Works Cited

Sheridan Ford 

In The Underground Railroad, Still describes Ford as a twenty eight year-old man who "was tall, and well-made, and possessed of a considerable share of intelligence." After being whipped severely by his master and hearing of being auctioned off in the near future, Ford decided to enlist the help of the committee running the Underground Rail Road in order to escape his dismal fate. Still recounts Ford's flight to freedom:

The first day of the woods he passed in prayer incessantly, all alone. In this particular place of seclusion he reamined "four days and nights," "two days suffered severely from hunger, cold and thrist." However, one who was a "friend" to him, and knew his whereabouts, managed to to get some food to him and consoling words; but at the end of the four days this friend got inot some difficulty and thus Sheridan was left to "wade through deep waters and head winds" in an almost hopeless state. There he could not consent to stay and starve to death. Accordingly, he left and found another place od seclusion-with a friend in the town- for a pecuniary consideration.

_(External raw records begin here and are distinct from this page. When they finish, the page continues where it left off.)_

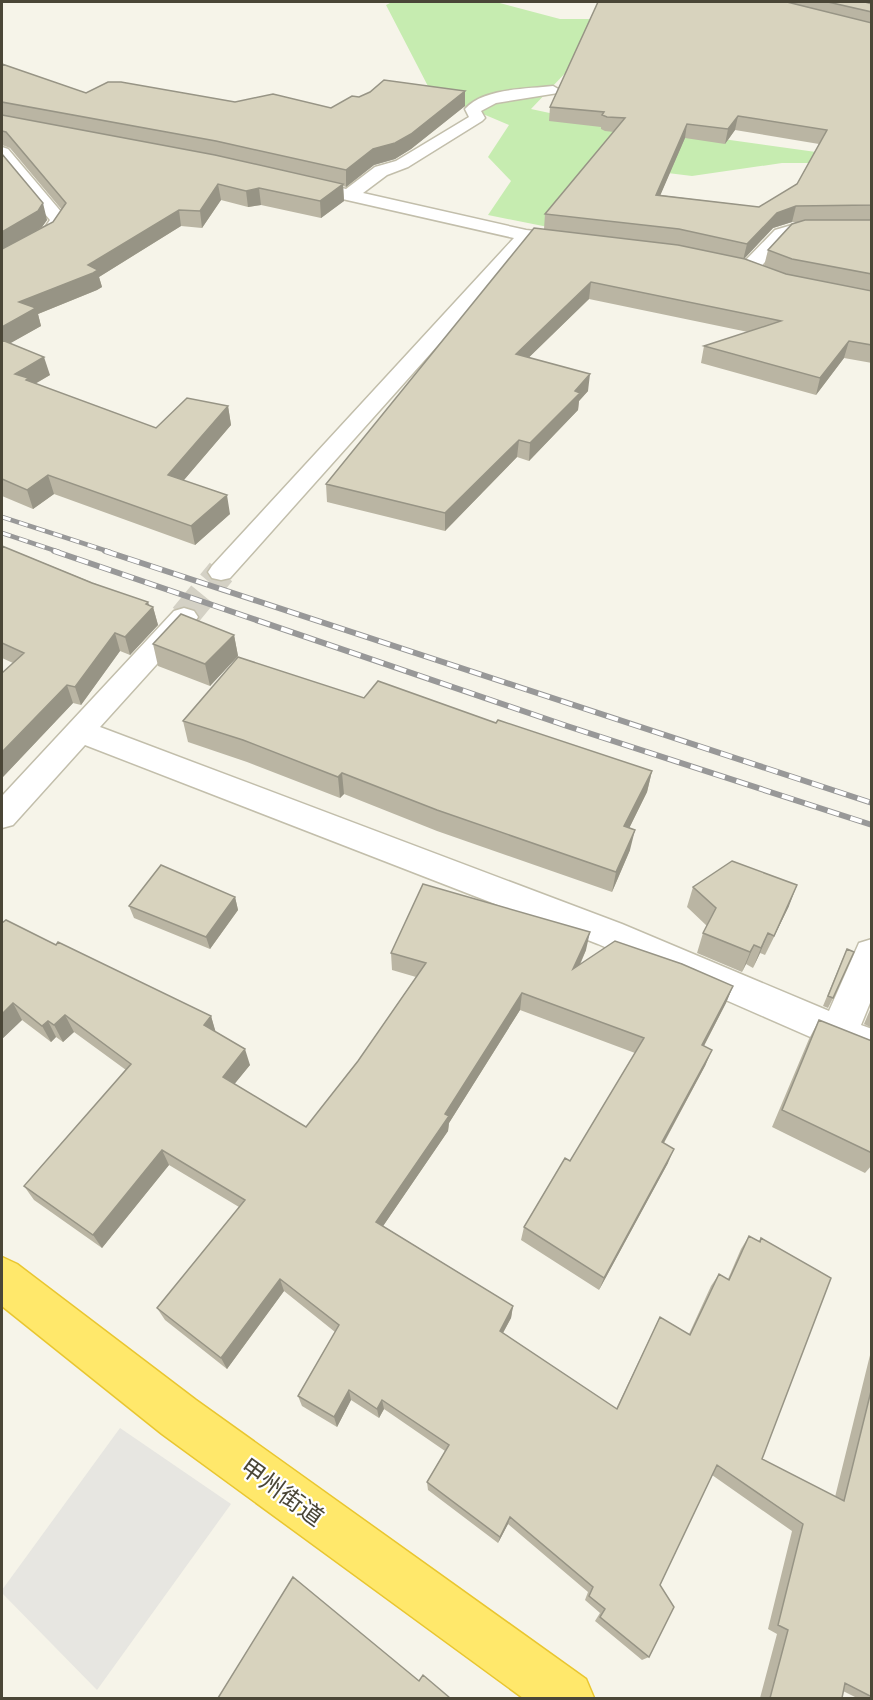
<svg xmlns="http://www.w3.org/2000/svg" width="873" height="1700" viewBox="0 0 873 1700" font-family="Raleway,'Noto Sans JP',sans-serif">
  <rect width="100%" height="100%" fill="#f6f4e9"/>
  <path fill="#c6ecb0" d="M 392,2 L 496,2 L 560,19 L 652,19 L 571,67 L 531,109 L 573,118 L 816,152 L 827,163 L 782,163 L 692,176 L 627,168 L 563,230 L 488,215 L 511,181 L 488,157 L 509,125 L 431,92 L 386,5 Z"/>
  <path fill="#e7e6e1" d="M 120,1428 L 231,1504 L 97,1690 L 2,1593 L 2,1590 Z"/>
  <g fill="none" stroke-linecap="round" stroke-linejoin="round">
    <path stroke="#d4d1c5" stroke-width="29" stroke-dasharray="29 14" stroke-linecap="butt" d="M 184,617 L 221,572"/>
    <g stroke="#c2beab" stroke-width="3">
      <path id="minor" d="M 553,86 L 560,90 L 558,93 L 496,103 L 481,111 L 485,118 L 482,121 L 408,167 L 387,175 L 363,193 L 526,230 L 572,235 L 581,240 L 578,244 L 531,241 L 230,578 L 221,580 L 212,578 L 208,572 L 212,566 L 514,238 L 294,188 L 292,184 L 294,180 L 300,179 L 346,189 L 375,167 L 396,161 L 469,117 L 465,109 C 483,88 527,89 553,86 Z
        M 2,147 L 8,149 L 68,220 L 56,237 L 2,268 L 2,254 L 44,229 L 50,220 L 2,162 Z
        M 799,223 L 872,223 L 872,233 L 801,233 L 787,238 L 755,273 L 741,273 L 739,269 L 741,265 L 775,230 Z
        M 184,608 L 194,611 L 198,617 L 194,623 L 100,727 L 622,924 L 829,1011 L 859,943 L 872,939 L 872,998 L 861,1025 L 872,1029 L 872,1064 L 598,944 L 85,745 L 13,825 L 2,828 L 2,796 L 174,611 Z"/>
    </g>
    <g stroke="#e9c630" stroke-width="3">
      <path id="highway" d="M 2,1257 L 17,1264 L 196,1400 L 586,1679 L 594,1698 L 523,1698 L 162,1434 L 2,1306 Z"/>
    </g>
    <use href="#minor" fill="#fff" fill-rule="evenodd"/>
    <use href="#highway" fill="#ffe86b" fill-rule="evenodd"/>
    <g stroke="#989898" stroke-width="4.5">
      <path id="rail-far1" d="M 2,517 L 110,552
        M 2,533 L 59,552"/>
    </g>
    <g stroke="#989898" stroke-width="6">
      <path id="rail" d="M 54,551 L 567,726 L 872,825
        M 105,551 L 872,803"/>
    </g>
    <use href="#rail-far1" stroke="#fff" stroke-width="3" stroke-dasharray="9" stroke-linecap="butt"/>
    <use href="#rail" stroke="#fff" stroke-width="4" stroke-dasharray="12" stroke-linecap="butt"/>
  </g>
  <path fill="#bab5a3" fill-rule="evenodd" d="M 598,2 L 865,2 L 872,4 L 872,363 L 844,358 L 816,395 L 701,363 L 704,346 L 748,332 L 589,299 L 528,358 L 588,391 L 579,401 L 578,410 L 529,461 L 517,457 L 445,531 L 327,502 L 326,484 L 544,229 L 545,214 L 614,132 L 605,131 L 601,129 L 601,127 L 549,121 L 550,107 ZM 735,130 L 819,144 L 797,184 L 759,207 L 660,195 L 685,138 L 725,144 ZM 792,222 L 799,222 L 768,250 L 764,266 L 744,259 L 773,228 Z
    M 2,64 L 86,93 L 235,102 L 331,108 L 359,97 L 465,91 L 465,106 L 411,149 L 395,159 L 374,165 L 346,187 L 343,186 L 344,201 L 321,218 L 261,205 L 248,207 L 221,200 L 202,228 L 181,226 L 99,277 L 102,287 L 97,290 L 38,314 L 41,326 L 10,343 L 50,375 L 35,384 L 156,428 L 228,406 L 231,425 L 183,481 L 230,514 L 195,545 L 54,494 L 33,509 L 2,496 L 2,154 L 47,220 L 42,227 L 53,222 L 62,210 L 10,148 L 2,145 Z
    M 2,546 L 153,607 L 158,625 L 130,655 L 120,651 L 81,705 L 73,703 L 2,778 L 2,673 L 13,663 L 2,658 Z
    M 234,635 L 238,656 L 210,686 L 158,666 L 153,644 Z
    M 364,698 L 496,723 L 652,771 L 647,792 L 629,828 L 630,850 L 612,892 L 437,831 L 344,794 L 340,798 L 247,762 L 188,742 L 183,721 Z
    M 693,887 L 789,906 L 765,955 L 760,953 L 753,968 L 746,964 L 742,972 L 697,953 L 703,933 L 707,926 L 687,907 Z
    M 235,897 L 238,910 L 210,949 L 134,918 L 129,906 Z
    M 2,923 L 56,945 L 211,1016 L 215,1031 L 250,1065 L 234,1084 L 306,1127 L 358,1061 L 416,977 L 392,970 L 391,953 L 586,950 L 580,965 L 733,986 L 726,1003 L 704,1046 L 712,1050 L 705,1066 L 664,1143 L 668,1163 L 599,1290 L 521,1240 L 524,1227 L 570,1161 L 635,1053 L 520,1010 L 449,1123 L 448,1131 L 383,1226 L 513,1306 L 511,1318 L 503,1333 L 616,1409 L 660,1317 L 689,1334 L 711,1286 L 719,1274 L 728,1279 L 741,1249 L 749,1236 L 759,1241 L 761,1238 L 762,1459 L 835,1497 L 872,1347 L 872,1698 L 857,1698 L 843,1691 L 842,1698 L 760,1698 L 777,1634 L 768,1629 L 792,1531 L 712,1475 L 660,1585 L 649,1657 L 642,1660 L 595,1621 L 600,1613 L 585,1600 L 588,1592 L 508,1524 L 498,1543 L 428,1490 L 427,1482 L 445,1451 L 384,1409 L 379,1418 L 351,1400 L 337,1427 L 302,1406 L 298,1396 L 335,1332 L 284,1291 L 227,1369 L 165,1320 L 157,1308 L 239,1207 L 169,1165 L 102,1248 L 34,1200 L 24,1186 L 126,1070 L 74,1032 L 63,1042 L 56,1037 L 51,1042 L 22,1020 L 2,1039 Z
    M 847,949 L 833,998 L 828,1008 L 823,1006 L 842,960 Z
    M 872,1005 L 872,1028 L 864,1024 Z
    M 819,1020 L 872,1041 L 872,1165 L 865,1173 L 772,1127 L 809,1039 Z"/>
  <path fill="#979485" d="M 465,91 L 465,106 L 411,149 L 395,159 L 374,165 L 346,187 L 346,170 L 373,149 Z
    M 738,116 L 735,130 L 725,144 L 728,129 Z
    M 687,124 L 685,138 L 654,210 L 656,195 Z
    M 218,184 L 221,200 L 202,228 L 200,211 Z
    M 343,184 L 344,201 L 321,218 L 320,201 Z
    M 259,188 L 261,205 L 248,207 L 246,191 Z
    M 43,203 L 47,220 L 42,227 L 2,252 L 2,232 Z
    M 796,206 L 792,222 L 773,228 L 743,260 L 747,244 L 777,213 Z
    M 179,210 L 181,226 L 99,277 L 102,287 L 97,290 L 38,314 L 41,326 L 2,348 L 2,327 L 19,302 L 88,265 Z
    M 591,282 L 589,299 L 515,371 L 516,354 Z
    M 849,341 L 844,358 L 816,395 L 820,378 Z
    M 44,357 L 50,375 L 31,386 L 15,374 Z
    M 590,374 L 588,391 L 579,401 L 578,410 L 529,461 L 530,443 L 575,391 Z
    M 228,406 L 231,425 L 172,494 L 168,475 Z
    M 519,440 L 517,457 L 445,531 L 445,513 Z
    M 48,475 L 54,494 L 33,509 L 27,490 Z
    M 227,495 L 230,514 L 195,545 L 191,526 Z
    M 148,602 L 151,610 L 153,607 L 158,625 L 130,655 L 125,637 L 146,604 Z
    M 115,633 L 120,651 L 81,705 L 75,687 Z
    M 234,635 L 238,656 L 210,686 L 205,664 Z
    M 67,685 L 73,703 L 2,778 L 2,752 Z
    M 652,771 L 647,792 L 620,847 L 624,826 Z
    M 342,773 L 344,794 L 340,798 L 338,777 Z
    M 635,830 L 630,850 L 612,892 L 616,872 Z
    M 797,885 L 789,906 L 765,955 L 774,936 Z
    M 235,897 L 238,910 L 210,949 L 206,937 Z
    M 590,932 L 586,950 L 570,986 L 573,969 Z
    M 768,933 L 760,953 L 753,968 L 761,948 Z
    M 754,945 L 746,964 L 742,972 L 750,952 Z
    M 733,986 L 726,1003 L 696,1061 L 702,1045 Z
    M 522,993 L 520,1010 L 449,1123 L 448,1131 L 377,1235 L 376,1222 Z
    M 13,1003 L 22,1020 L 2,1039 L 2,1014 Z
    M 65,1015 L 74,1032 L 63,1042 L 54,1025 Z
    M 211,1016 L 216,1033 L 204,1025 Z
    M 48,1021 L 56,1037 L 51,1042 L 42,1026 Z
    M 245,1049 L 250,1065 L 228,1092 L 223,1077 Z
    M 712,1050 L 705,1066 L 656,1157 L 662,1142 Z
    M 674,1149 L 668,1163 L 599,1290 L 604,1278 Z
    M 162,1150 L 169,1165 L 102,1248 L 93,1235 Z
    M 280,1279 L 284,1291 L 227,1369 L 221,1358 Z
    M 513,1306 L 511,1318 L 498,1342 L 500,1331 Z
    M 349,1390 L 351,1400 L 337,1427 L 334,1417 Z
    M 382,1400 L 384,1409 L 379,1418 L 377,1409 Z
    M 510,1517 L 508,1524 L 498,1543 L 500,1537 Z"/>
  <path fill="#d8d3be" stroke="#979485" stroke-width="1.5" fill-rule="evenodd" d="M 598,2 L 787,2 L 872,23 L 872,205 L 796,206 L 777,213 L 747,244 L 679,229 L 545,214 L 625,118 L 607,117 L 602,115 L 604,112 L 550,107 ZM 738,116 L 827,130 L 797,184 L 759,207 L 656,195 L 687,124 L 728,129 Z
    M 828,2 L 865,2 L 872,4 L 872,12 Z
    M 2,64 L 86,93 L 108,82 L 121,82 L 235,102 L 273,94 L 331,108 L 352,96 L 359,97 L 370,92 L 384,80 L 465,91 L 411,134 L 395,143 L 373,149 L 346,170 L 216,141 L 2,102 Z
    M 2,115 L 215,155 L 343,184 L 320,201 L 259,188 L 246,191 L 218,184 L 200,211 L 179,210 L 88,265 L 98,270 L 93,273 L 19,302 L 36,308 L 2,327 L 2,249 L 53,222 L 66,203 L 6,132 L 2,131 Z
    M 2,154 L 43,203 L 38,211 L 2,232 Z
    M 805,220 L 872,220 L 872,274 L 792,259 L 768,250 L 792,224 Z
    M 534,228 L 678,245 L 745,259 L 786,274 L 872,291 L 872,345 L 849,341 L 820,378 L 704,346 L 781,321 L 591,282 L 516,354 L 590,374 L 575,391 L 580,393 L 530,443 L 519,440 L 445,513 L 326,484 Z
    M 2,340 L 44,357 L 15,374 L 28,378 L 26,380 L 156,428 L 187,398 L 228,406 L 168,475 L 227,495 L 191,526 L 48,475 L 27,490 L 2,479 Z
    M 2,546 L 92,583 L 148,602 L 146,604 L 153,607 L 125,637 L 115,633 L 75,687 L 67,685 L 2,752 L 2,673 L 24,653 L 2,643 Z
    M 181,614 L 234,635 L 205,664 L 153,644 Z
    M 238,657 L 364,698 L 378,681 L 496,723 L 498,720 L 652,771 L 624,826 L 635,830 L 616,872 L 437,810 L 342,773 L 338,777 L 243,740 L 183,721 Z
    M 732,861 L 797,885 L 774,936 L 768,933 L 761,948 L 754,945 L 750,952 L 703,933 L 716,908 L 693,887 Z
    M 161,865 L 235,897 L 206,937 L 129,906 Z
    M 423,884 L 590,932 L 573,969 L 615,941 L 682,964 L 733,986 L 702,1045 L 712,1050 L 662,1142 L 674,1149 L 604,1278 L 524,1227 L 565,1158 L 570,1161 L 644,1038 L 522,993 L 445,1114 L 449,1116 L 376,1222 L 513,1306 L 500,1331 L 617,1409 L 660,1317 L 690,1335 L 719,1274 L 729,1280 L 749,1236 L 760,1242 L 761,1238 L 831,1278 L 762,1459 L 844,1501 L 872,1387 L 872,1697 L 845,1683 L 842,1698 L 770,1698 L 788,1630 L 778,1625 L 803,1524 L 717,1465 L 660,1585 L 674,1607 L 649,1657 L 600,1617 L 605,1609 L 589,1596 L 593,1587 L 510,1517 L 500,1537 L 427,1482 L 449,1445 L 382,1400 L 377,1409 L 349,1390 L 334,1417 L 298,1396 L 339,1325 L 280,1279 L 221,1358 L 157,1308 L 245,1200 L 162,1150 L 93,1235 L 24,1186 L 131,1064 L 65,1015 L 54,1025 L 48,1021 L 42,1026 L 13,1003 L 2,1014 L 2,923 L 6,920 L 56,945 L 58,942 L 211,1016 L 204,1025 L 245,1049 L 223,1077 L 306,1127 L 358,1061 L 426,963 L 391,953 Z
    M 847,949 L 854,952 L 833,998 L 828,996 Z
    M 819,1020 L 872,1041 L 872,1153 L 782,1110 Z
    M 293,1577 L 419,1681 L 423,1675 L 450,1698 L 218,1698 Z"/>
  <g text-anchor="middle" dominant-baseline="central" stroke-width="4.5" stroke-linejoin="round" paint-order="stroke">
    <g font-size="24" fill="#4a4637" stroke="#fff">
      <text transform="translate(282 1492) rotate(36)">甲州街道</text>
    </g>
  </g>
  <rect width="873" height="1700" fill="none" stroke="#4a4637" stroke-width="6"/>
</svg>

A secret passage was procured for him on one of the steamers running between Philadelphia and Richmond, Va. When he left his poor wife, Julia, she was then "lying in prison to be sold," on the simple charge of having been suspected of conniving at her husband's escape. As a woman she had known something of the "barbarism of slavery," from every-day experience, which the large scars about her head indicated-according to Sheridan's testimony. She was the mother of two children, but had never been allowed to have the care of either of them. The husband, utterly powerless to offer the least sympathy in word or deed, left his dark habitation of cruelty, as above referred to, with no hope of ever seeing wife or child again in this world. (53)

As Still suggests in this narrative, men and their wives and children were often separated as a result of this flight. The desire to avoid any more sufferings and, more often than not, to preserve one's life, resulted in the disintegration of the basic family unit. Still concludes in this particular account that Ford reached Boston as he had planned.